Огляделась Алёна – нет никого.

Жутко стало. Потом одумалась. В хату кинулась.

А там сарафан голубой с золотой каёмкой на половицы брошен. Поверх обутки те, что Алёна на себе в хороводе видела, стоят. Будто кто суматошный убрать не успел…

 

Алёна-травяница

 

В народе говорят, что жизнь – она своенравная штука: кого по головке гладит, кого взашей ладит. Выкамуривает над человеком как поглянется. Да мы ей и сами в том наипервые пособники.

Так-то и с Миколкой пошутковала судьба-злодейка.

Не впусто людьми молвится: бежит вор в бор, а выбегает, знато, туда, где взято…

В каких землях доселе Микола мотался, чего нахватался, – один Господь ведает.

Только деревня поперва приняла его за доброго человека: живи, хозяйствуй.

Мужик оказал себя дельным. С виду рыж, как пыж, да знал, знать, кого бодать.

Поди-ка и дале понукал бы паря, да Алёна-травяница кликушинская ухабиной на дороге его подвернулась.

Треснуло колесо Миколино, а вычинить охота не приспела.

Засмотрелся гусь на гагару, память вышибло – в какую сторону хвост вертел.

Вот те и жених!

А то бабы жалковать было собрались Алёну: одна и одна, как былинка в поле: службу есть кому служить, да не к кому голову прислонить.

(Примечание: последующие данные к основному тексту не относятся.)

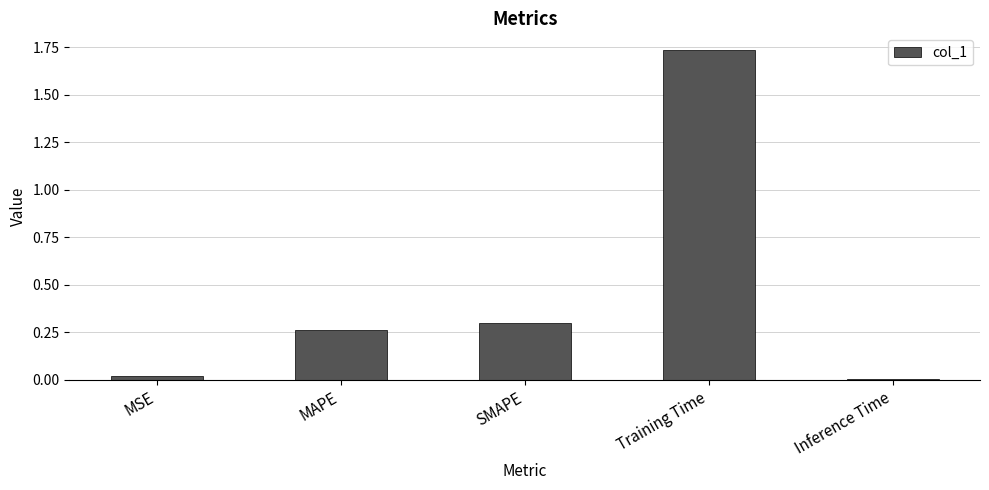

Which label corresponds to the largest value in the chart?

Training Time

Парни, которые, бывало, глаза мозолили об Алёнкины оконца, поотстали со временем, обмужиковались, детей повывели. А она всё ходит в девках.

А девка, не худо сказать, вызвездилась ясной звёздочкой, выпрямилась да вытянулась. Рябинки с лица как крылышком кто смахнул да курам горсткой вышарнул.

Да, умна Алёна сладилась. Днями по лесам бродила, потёмками по книжкам пальцем водила – грамотой тешилась.

Ну, дела! Люди на неё рукой махнули, во лбу покрутивши: жена учёная что вода толчёная, сколь ни пестуй, одни мозоли на персты.

Потому никто Миколе дорогу не заступил, охотки не пресёк. Однако сумлевались: «Лови, пайчик, солнечный зайчик…»

Так и пристал Микола к селу, как ветка к помелу.

Живёт. Хозяйством обзаводится. Ждёт, когда с Алёны кураж схлынет. Тем временем и приметил его купец один. Ну, тот, который лес откупил для поруба. К себе зазвал и величает:

– Мужик ты подходящий. Цепкий, вижу, мужик. Мне такой позарез нужон. Подь ко мне на лесопилку началить.

Микола замялся поперва, как жмот на ярмарке, цену поднял.